Advancements in the field of robotics enable the creation of systems with cognitive abilities which are capable of close interaction with humans in real world scenarios.
These systems may take over jobs previously executed by humans like house cleaning and cooking or they can be supportive and act as a helper for elderly people.
One consequence of this progress is the increased need for dependable and fault tolerant behavior of today’s robotic systems because they share the same spaces with humans and operate in close proximity to them. Unreliable and faulty behavior may frustrate users or even endanger them resulting in poor acceptance of robotic
systems. The contribution of this thesis is a fault detection approach called AuCom. Fault detection
is a basis element for fault tolerant system behavior which is the ability of a system to autonomously cope with occurring faults while it is engaged in interaction. The approach is designed to tackle the specific needs of cognitive robotic systems which feature a component based hardware and software structure and are characterized by frequent changes due to research and development efforts as well as uncertain and variant behavior resulting from the interaction in real world environments. The solution presented in this thesis belongs to the class of data-driven fault detection approaches. This class of approaches assumes that fault relevant information can be
directly derived from data gathered in the robotic system. The data exploited in this work for fault detection is the communication between the system’s components. This
communication is represented with features which are common to all elements of the communication (i.e., they are generic). Furthermore, the approach assumes that
the current element of the communication can be estimated from the history of the system’s communication and that a deviation from the expected estimate indicates a
fault.

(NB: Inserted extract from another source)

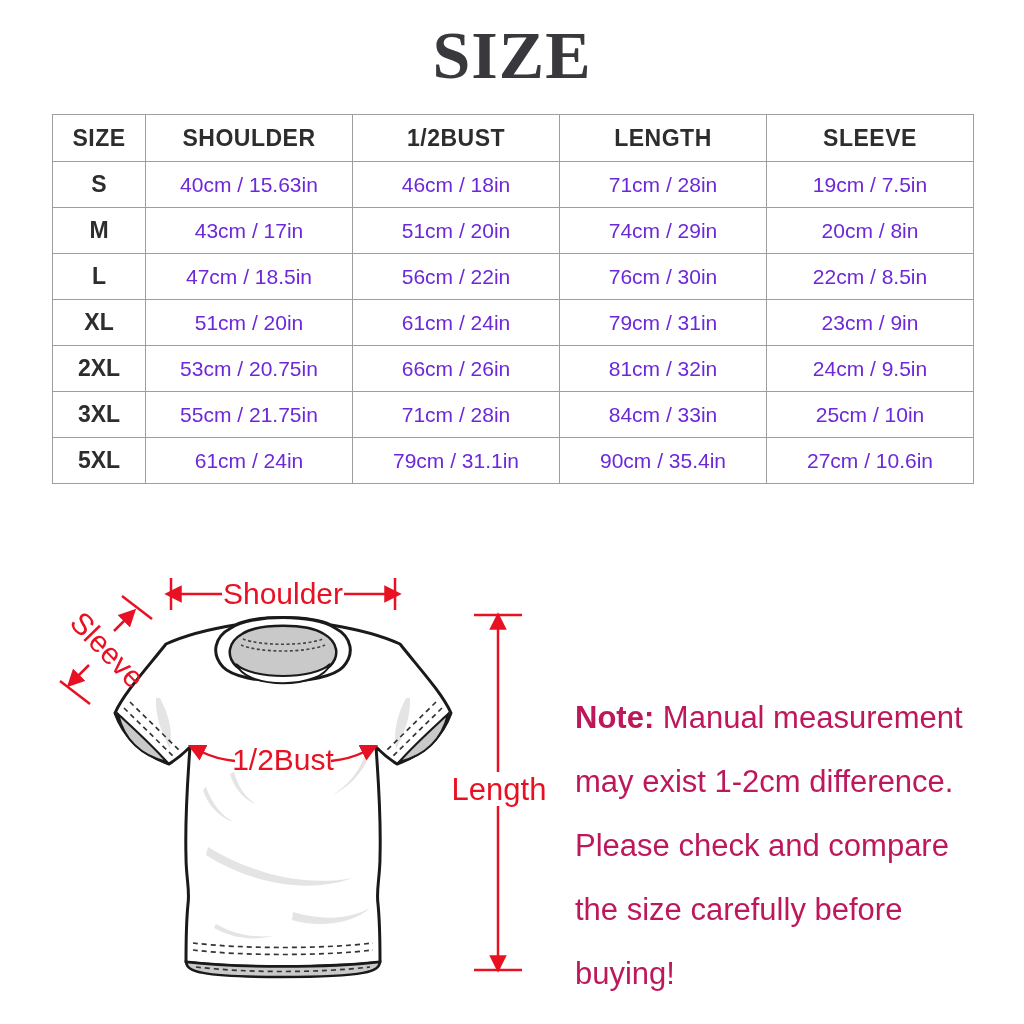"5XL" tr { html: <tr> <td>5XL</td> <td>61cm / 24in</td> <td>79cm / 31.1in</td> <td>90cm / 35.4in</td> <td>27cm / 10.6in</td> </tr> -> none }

This assumption is encoded in the model in terms of a novel representation of the communication as a time-series of temporal dynamic features.
A concrete integration of the approach into a real system is exemplified on our robotic platform BIRON. In addition, exemplary integration solutions for robotic frameworks
currently prominent in literature are discussed in this thesis. The actual capability of the approach to report faults is evaluated for several artificial systems in simulation and on BIRON in an off-line and on-line manner. The performance is compared to a histogram-based baseline approach.